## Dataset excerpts
-----

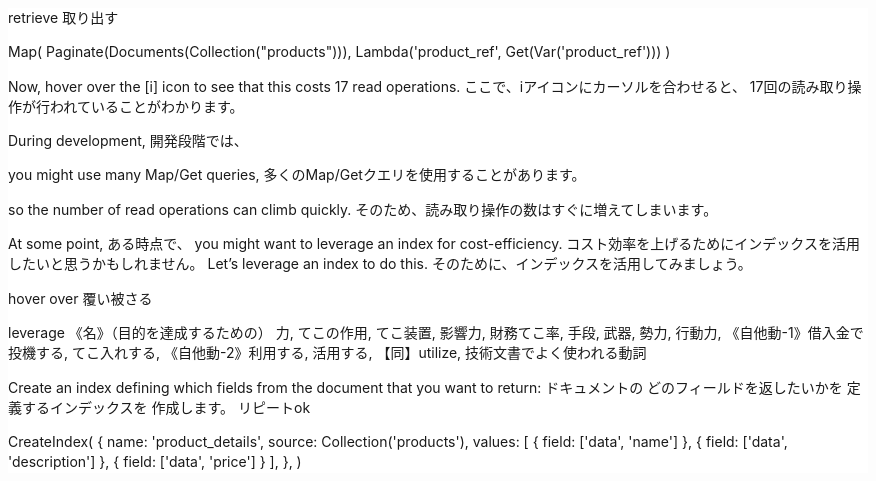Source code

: retrieve
取り出す

Map(
Paginate(Documents(Collection("products"))),
Lambda('product_ref', Get(Var('product_ref')))
)

Now, hover over the [i] icon to see that this costs 17 read operations.
ここで、iアイコンにカーソルを合わせると、
17回の読み取り操作が行われていることがわかります。

During development, 
開発段階では、

you might use many Map/Get queries,
多くのMap/Getクエリを使用することがあります。

so the number of read operations can climb quickly.
そのため、読み取り操作の数はすぐに増えてしまいます。

At some point,
ある時点で、
you might want to leverage an index for cost-efficiency.
コスト効率を上げるためにインデックスを活用したいと思うかもしれません。
Let’s leverage an index to do this.
そのために、インデックスを活用してみましょう。

hover over
覆い被さる

leverage
《名》（目的を達成するための）
力,
てこの作用,
てこ装置,
影響力,
財務てこ率,
手段,
武器,
勢力,
行動力,
《自他動-1》借入金で投機する,
てこ入れする,
《自他動-2》利用する,
活用する,
【同】utilize,
技術文書でよく使われる動詞

Create an index defining which fields from the document that you want to return:
ドキュメントの どのフィールドを返したいかを 定義するインデックスを 作成します。
リピートok

CreateIndex(
{
name: 'product_details',
source: Collection('products'),
values: [
{ field: ['data', 'name'] },
{ field: ['data', 'description'] },
{ field: ['data', 'price'] }
],
},
)
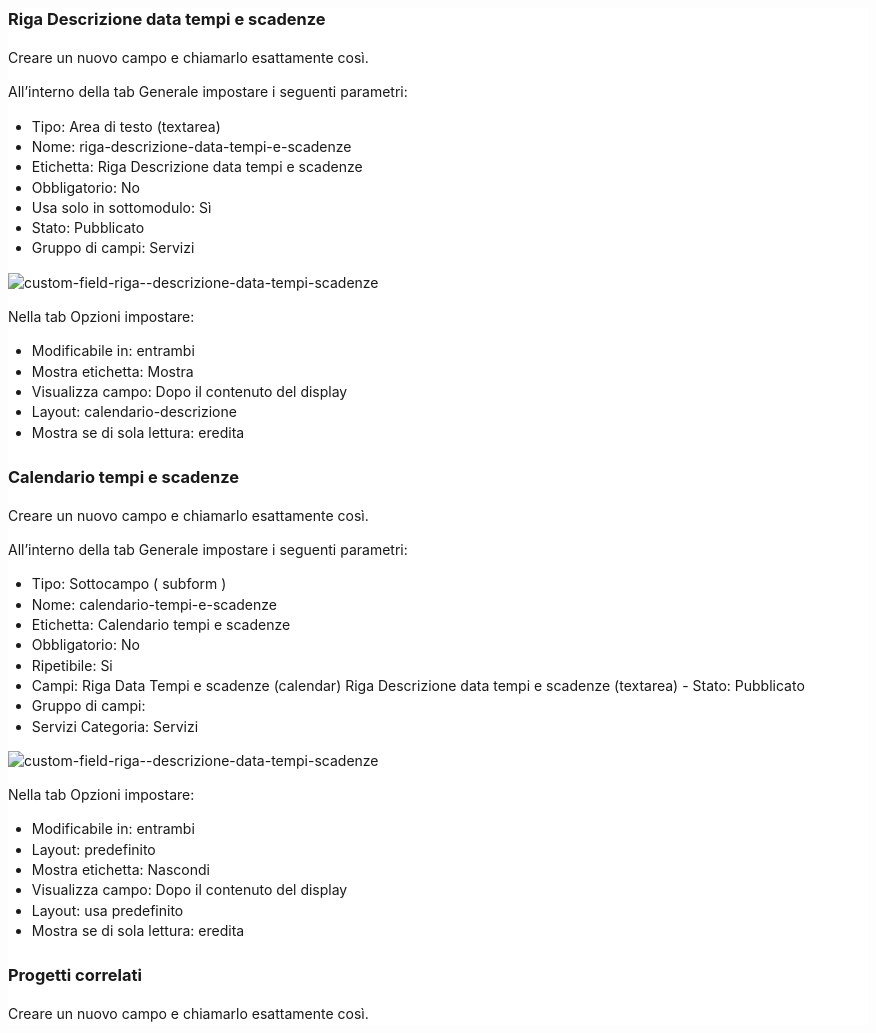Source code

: ### Riga Descrizione data tempi e scadenze

Creare un nuovo campo e chiamarlo esattamente così. 

All’interno della tab Generale impostare i seguenti parametri: 

- Tipo: Area di testo (textarea) 
- Nome: riga-descrizione-data-tempi-e-scadenze 
- Etichetta: Riga Descrizione data tempi e scadenze 
- Obbligatorio: No 
- Usa solo in sottomodulo: Sì 
- Stato: Pubblicato 
- Gruppo di campi: Servizi

![custom-field-riga--descrizione-data-tempi-scadenze](https://jit.protocollicreativi.it/templates/joomla-italia-theme/doc/img/custom-field-riga-descrizione-data-tempi-scadenze.png)

Nella tab Opzioni impostare:

- Modificabile in: entrambi 
- Mostra etichetta: Mostra 
- Visualizza campo: Dopo il contenuto del display 
- Layout: calendario-descrizione 
- Mostra se di sola lettura: eredita

### Calendario tempi e scadenze

Creare un nuovo campo e chiamarlo esattamente così. 

All’interno della tab Generale impostare i seguenti parametri: 

- Tipo: Sottocampo ( subform ) 
- Nome: calendario-tempi-e-scadenze 
- Etichetta: Calendario tempi e scadenze 
- Obbligatorio: No 
- Ripetibile: Si 
- Campi: Riga Data Tempi e scadenze (calendar) Riga Descrizione data tempi e scadenze (textarea) - Stato: Pubblicato 
- Gruppo di campi: 
- Servizi Categoria: Servizi

![custom-field-riga--descrizione-data-tempi-scadenze](https://jit.protocollicreativi.it/templates/joomla-italia-theme/doc/img/custom-field-calendario-tempi-scadenze.png)

Nella tab Opzioni impostare:

- Modificabile in: entrambi 
- Layout: predefinito 
- Mostra etichetta: Nascondi 
- Visualizza campo: Dopo il contenuto del display 
- Layout: usa predefinito 
- Mostra se di sola lettura: eredita

### Progetti correlati

Creare un nuovo campo e chiamarlo esattamente così.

-----

## TASK DESCRIPTION
Reproduce the source text of every row above word for word, leaving out the pictures.

## ANSWER BOX
Source code

: retrieve
取り出す

Map(
Paginate(Documents(Collection("products"))),
Lambda('product_ref', Get(Var('product_ref')))
)

Now, hover over the [i] icon to see that this costs 17 read operations.
ここで、iアイコンにカーソルを合わせると、
17回の読み取り操作が行われていることがわかります。

During development, 
開発段階では、

you might use many Map/Get queries,
多くのMap/Getクエリを使用することがあります。

so the number of read operations can climb quickly.
そのため、読み取り操作の数はすぐに増えてしまいます。

At some point,
ある時点で、
you might want to leverage an index for cost-efficiency.
コスト効率を上げるためにインデックスを活用したいと思うかもしれません。
Let’s leverage an index to do this.
そのために、インデックスを活用してみましょう。

hover over
覆い被さる

leverage
《名》（目的を達成するための）
力,
てこの作用,
てこ装置,
影響力,
財務てこ率,
手段,
武器,
勢力,
行動力,
《自他動-1》借入金で投機する,
てこ入れする,
《自他動-2》利用する,
活用する,
【同】utilize,
技術文書でよく使われる動詞

Create an index defining which fields from the document that you want to return:
ドキュメントの どのフィールドを返したいかを 定義するインデックスを 作成します。
リピートok

CreateIndex(
{
name: 'product_details',
source: Collection('products'),
values: [
{ field: ['data', 'name'] },
{ field: ['data', 'description'] },
{ field: ['data', 'price'] }
],
},
)
Source code

: ### Riga Descrizione data tempi e scadenze

Creare un nuovo campo e chiamarlo esattamente così. 

All’interno della tab Generale impostare i seguenti parametri: 

- Tipo: Area di testo (textarea) 
- Nome: riga-descrizione-data-tempi-e-scadenze 
- Etichetta: Riga Descrizione data tempi e scadenze 
- Obbligatorio: No 
- Usa solo in sottomodulo: Sì 
- Stato: Pubblicato 
- Gruppo di campi: Servizi

![custom-field-riga--descrizione-data-tempi-scadenze](https://jit.protocollicreativi.it/templates/joomla-italia-theme/doc/img/custom-field-riga-descrizione-data-tempi-scadenze.png)

Nella tab Opzioni impostare:

- Modificabile in: entrambi 
- Mostra etichetta: Mostra 
- Visualizza campo: Dopo il contenuto del display 
- Layout: calendario-descrizione 
- Mostra se di sola lettura: eredita

### Calendario tempi e scadenze

Creare un nuovo campo e chiamarlo esattamente così. 

All’interno della tab Generale impostare i seguenti parametri: 

- Tipo: Sottocampo ( subform ) 
- Nome: calendario-tempi-e-scadenze 
- Etichetta: Calendario tempi e scadenze 
- Obbligatorio: No 
- Ripetibile: Si 
- Campi: Riga Data Tempi e scadenze (calendar) Riga Descrizione data tempi e scadenze (textarea) - Stato: Pubblicato 
- Gruppo di campi: 
- Servizi Categoria: Servizi

![custom-field-riga--descrizione-data-tempi-scadenze](https://jit.protocollicreativi.it/templates/joomla-italia-theme/doc/img/custom-field-calendario-tempi-scadenze.png)

Nella tab Opzioni impostare:

- Modificabile in: entrambi 
- Layout: predefinito 
- Mostra etichetta: Nascondi 
- Visualizza campo: Dopo il contenuto del display 
- Layout: usa predefinito 
- Mostra se di sola lettura: eredita

### Progetti correlati

Creare un nuovo campo e chiamarlo esattamente così.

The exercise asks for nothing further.